Well, I knew I’d closed it just a few minutes before, so I tried it again, this time testing it before I took off. I pulled it from the “fender side” and it popped open. Whut? I tried the other bag. That one took a little more force but it popped open the same way. Out from one of the bags came a set of bungee cords which I wrapped around the bags to prevent the lids from opening, and I made it to the dealership without further incident.

Unlike most bikers, I actually don’t use bungee cords for packing my gear—I use ROK straps, which work better for me because of their ease of adjustability and looped fastening system. Also, if a bungee cord accidentally lets loose, which they often do, you could lose an eye. And once the coating wears off the hooks, they’ll scratch through your bike’s paint. But it’s the bungee cord I turn to for emergencies where I need to keep actual bike parts fastened. After all, bungee cords, also called shock cords, have a distinguished and important history dating back at least a hundred years when they were utilized for pre-World War I aircraft suspension when weight was a big issue, as well as their use to assist with opening parachutes. Some mission-critical stuff here, to be sure.

To the amusement of my riding partners, I usually stow at least three sets in my saddlebags. I even have an octopus strap—a contraption that has four bungee cords attached to a ring in the middle, great for holding down unevenly-shaped, ungainly objects. Where do I store all these bungees when they’re not on my bikes? Well, for years, I kept buying them and losing them to cellar clutter. One day my partner organized all the bungee cords I owned, arranging each pair, sorted by length, on the end of an overhead shelf. There must be 30 bungees hanging there at any given time, but at least now they’re easy to find.

And there are good reasons why I carry so many. Thunder Press South Editor Robert Filla reminded me that the saddlebags on old Shovelheads were notoriously dysfunctional, and it was more common than not to see a set of bungee cords wrapped around the bags to keep the lids from sailing away and your stuff from flying out. And one of my riding buddies told me that he used to strap his girlfriend to the sissy bar so she didn’t fall off. He also said that relationship didn’t last very long. But believe it or not, there are actually products marketed that do the same thing… and they cost a lot more than a bungee cord.

I once had a set of leather saddlebags on my FXD that didn’t want to stay mounted, so until I got a new arrangement, I’d wrap bungee cords around the bags, looping each cord between the fender strut and saddlebag mount. There have been times when some item or another packed onto the back of my bike began to sag, so just wrapping a bungee cord completely around the offending object and the sissy bar took care of the problem. And there’s always the unexpected purchase that needs to be transported with nowhere to attach it but the rear fender. Keeping things up and out of the way when I’m working on something, holding doors open… there are so many uses for this $2 item.
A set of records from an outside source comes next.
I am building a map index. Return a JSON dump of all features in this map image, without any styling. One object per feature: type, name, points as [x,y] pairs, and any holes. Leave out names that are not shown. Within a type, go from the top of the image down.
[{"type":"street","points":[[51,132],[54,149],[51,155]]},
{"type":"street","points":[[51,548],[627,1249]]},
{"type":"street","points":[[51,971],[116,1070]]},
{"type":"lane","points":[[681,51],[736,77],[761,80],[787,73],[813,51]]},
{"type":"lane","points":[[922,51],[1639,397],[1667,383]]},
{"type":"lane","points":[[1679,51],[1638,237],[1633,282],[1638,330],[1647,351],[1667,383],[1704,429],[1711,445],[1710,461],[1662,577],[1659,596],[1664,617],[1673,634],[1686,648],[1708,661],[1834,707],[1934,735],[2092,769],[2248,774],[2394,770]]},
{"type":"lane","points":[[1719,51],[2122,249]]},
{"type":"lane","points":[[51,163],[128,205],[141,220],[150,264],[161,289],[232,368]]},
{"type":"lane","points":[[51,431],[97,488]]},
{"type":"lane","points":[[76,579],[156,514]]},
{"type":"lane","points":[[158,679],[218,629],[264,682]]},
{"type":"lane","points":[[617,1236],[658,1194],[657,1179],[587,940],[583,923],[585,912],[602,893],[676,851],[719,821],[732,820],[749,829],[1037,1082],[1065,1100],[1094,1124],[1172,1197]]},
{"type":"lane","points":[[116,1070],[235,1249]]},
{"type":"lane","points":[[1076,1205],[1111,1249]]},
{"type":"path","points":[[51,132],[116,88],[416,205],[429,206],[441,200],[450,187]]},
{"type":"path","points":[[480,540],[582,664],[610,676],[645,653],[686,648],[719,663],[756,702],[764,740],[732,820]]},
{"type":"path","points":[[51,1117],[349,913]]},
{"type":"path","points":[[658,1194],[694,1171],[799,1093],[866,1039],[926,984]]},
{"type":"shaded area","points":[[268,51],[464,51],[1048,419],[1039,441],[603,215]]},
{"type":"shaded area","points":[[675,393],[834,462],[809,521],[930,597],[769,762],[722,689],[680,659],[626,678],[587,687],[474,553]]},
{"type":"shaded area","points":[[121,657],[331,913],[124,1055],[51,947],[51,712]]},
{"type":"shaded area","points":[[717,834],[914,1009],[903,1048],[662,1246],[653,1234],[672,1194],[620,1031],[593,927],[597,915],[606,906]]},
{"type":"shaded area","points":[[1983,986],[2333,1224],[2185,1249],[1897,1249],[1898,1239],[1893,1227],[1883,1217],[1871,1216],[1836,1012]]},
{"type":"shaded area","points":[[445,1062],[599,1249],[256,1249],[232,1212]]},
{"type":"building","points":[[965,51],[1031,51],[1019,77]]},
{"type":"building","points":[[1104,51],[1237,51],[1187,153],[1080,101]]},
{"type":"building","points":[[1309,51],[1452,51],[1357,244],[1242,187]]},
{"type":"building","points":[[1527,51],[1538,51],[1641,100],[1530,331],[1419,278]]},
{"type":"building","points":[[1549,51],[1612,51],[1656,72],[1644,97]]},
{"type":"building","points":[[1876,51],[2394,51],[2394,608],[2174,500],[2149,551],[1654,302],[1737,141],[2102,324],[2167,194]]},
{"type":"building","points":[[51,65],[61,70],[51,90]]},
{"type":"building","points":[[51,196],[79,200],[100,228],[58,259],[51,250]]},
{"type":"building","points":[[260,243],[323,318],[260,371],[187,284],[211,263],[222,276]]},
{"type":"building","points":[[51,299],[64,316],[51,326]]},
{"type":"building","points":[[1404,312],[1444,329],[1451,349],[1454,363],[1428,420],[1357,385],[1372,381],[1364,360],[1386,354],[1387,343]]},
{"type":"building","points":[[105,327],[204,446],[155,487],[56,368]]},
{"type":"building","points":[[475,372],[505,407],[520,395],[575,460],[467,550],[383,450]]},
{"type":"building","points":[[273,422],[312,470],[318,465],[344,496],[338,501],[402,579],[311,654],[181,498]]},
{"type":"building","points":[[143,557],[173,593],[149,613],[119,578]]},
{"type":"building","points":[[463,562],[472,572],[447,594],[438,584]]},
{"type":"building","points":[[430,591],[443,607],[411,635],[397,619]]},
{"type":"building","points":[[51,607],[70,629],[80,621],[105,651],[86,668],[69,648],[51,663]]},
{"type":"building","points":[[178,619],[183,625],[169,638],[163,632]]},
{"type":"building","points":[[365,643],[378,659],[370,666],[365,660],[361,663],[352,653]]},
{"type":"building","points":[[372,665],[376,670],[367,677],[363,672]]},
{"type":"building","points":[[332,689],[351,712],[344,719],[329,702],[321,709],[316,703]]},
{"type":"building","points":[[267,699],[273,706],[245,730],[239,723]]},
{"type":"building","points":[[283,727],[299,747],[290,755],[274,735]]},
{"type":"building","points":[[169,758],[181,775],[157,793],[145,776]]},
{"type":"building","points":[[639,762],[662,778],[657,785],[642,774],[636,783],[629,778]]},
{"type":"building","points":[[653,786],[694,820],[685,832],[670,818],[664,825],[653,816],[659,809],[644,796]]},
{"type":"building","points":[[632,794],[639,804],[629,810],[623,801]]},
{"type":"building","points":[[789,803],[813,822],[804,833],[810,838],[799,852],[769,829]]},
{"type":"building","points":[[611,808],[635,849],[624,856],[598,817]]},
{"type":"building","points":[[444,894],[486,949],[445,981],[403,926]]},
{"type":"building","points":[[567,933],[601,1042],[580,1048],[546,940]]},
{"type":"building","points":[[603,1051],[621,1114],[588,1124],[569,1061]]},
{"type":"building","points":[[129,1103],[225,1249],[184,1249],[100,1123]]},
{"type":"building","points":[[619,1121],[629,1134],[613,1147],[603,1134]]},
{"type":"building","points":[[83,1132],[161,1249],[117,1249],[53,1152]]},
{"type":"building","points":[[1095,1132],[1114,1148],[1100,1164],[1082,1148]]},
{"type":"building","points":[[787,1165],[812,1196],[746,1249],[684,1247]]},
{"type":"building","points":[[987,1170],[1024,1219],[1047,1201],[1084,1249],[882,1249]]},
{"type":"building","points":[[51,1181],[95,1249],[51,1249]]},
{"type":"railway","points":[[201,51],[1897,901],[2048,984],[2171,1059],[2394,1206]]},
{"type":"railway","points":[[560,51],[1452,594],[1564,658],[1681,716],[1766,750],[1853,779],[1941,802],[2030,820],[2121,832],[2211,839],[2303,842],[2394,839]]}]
While I was at the dealership open house, I asked one of the service guys if he knew why the lids wouldn’t stay closed. He came outside, tested them, and then fastened them in a way that they wouldn’t accidentally open. I had to open them one more time before I left, and tried to refasten them in the same way, testing the lids, which seemed secure, so I headed home. Halfway through my journey I looked back and there was the left lid, flapping in the breeze. Annoyed and not wanting to waste any more time on the misbehaving bag, I flipped it closed without pulling over and just kept my left hand on top of the lid so it didn’t fly open again. Fact: you can shift without using the clutch lever if you time it right. Crude, and not recommended, but it works.